Problem is that String[]
only supports a part of Object[]
contract. For example you can read Object
values from Object[]
. And you can also read Object
values (which happen to be String
objects) from String[]
. So far so good. Problem is with the other part of contract. You can put any Object
into Object[]
. But you cannot put any Object
into String[]
. Therefore, String[]
should not be considered a subtype of Object[]
, but Java specification says it is. And thus we have consequences like this.

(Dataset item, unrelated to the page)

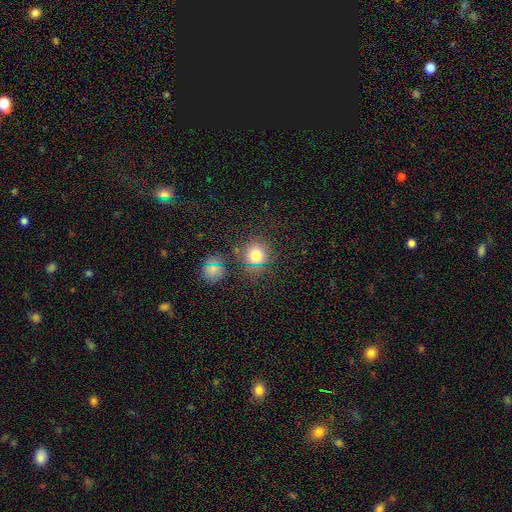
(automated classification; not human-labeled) Smooth or featured? Predicted: smooth (p=0.74). How rounded? Predicted: round (p=0.88). Merging? Predicted: none (p=0.79).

(Note that a similar situation appeared again with the generic classes, but this time it was solved correctly. List<String>
is not a subtype of List<Object>
; and if you want to have a common supertype for these, you need List<?>
, which is read-only. This is how it should be also with arrays; but it's not. And because of the backwards compatibility, it is too late to change it.)

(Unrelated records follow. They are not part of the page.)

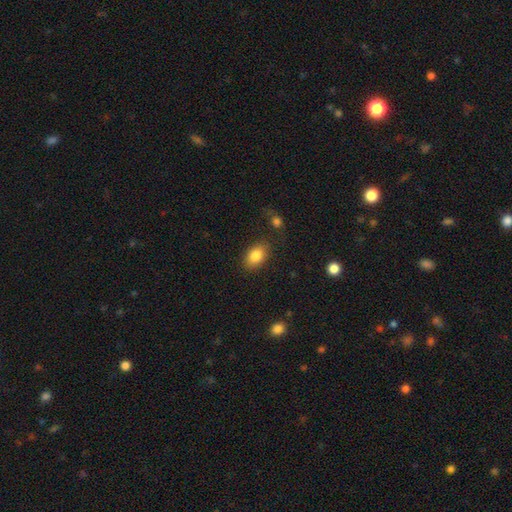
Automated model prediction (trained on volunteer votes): Smooth or featured?
  - smooth: 84% *
  - star or artifact: 8%
  - featured or disk: 8%
How rounded?
  - in between: 87% *
  - round: 11%
  - cigar-shaped: 1%
Merging?
  - none: 83% *
  - minor disturbance: 11%
  - major disturbance: 3%
  - merger: 3%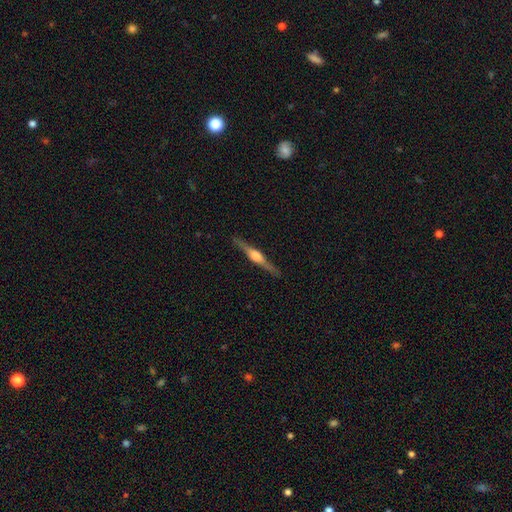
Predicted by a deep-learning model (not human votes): Smooth or featured: featured or disk — 80% (smooth — 15%)
Edge-on disk: yes — 98% (no — 2%)
Edge-on bulge: rounded — 81% (boxy — 16%)
Merging: none — 90% (minor disturbance — 7%)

In your first example the String.split
function creates a String[]
object. You can put it into a Object[]
variable, but the object remains String[]
. This is why it rejects an Integer
value. You have to create a new Objects[]
array, and copy the values. You could use the System.arraycopy
function to copy the data, but you cannot avoid creating the new array.
Solution 2:
No, there is no way to avoid copying the array that split
returns.
The array that split
returns is actually a String[]
, and Java allows you to assign that to a variable of type Object[]
. It still is really a String[]
however, so when you try to store something else than a String
in it, you'll get an ArrayStoreException
.
For background information see 4.10.3. Subtyping among Array Types in the Java Language Specification.
Solution 3:
This is a result of something of a bargain on the part of Java developers many moons ago. While it may seem odd, this functionality is important for many methods, such as Arrays.sort
(which also happens to be invoked in Collections.sort
). Basically, any method that takes an Object[] as a parameter would cease to perform as intended if X[] (where X is some subclass of Object) were not considered a subtype. It is possible that arrays could have been reworked such that under certain circumstances they were read-only, for example, but then the question becomes "when?".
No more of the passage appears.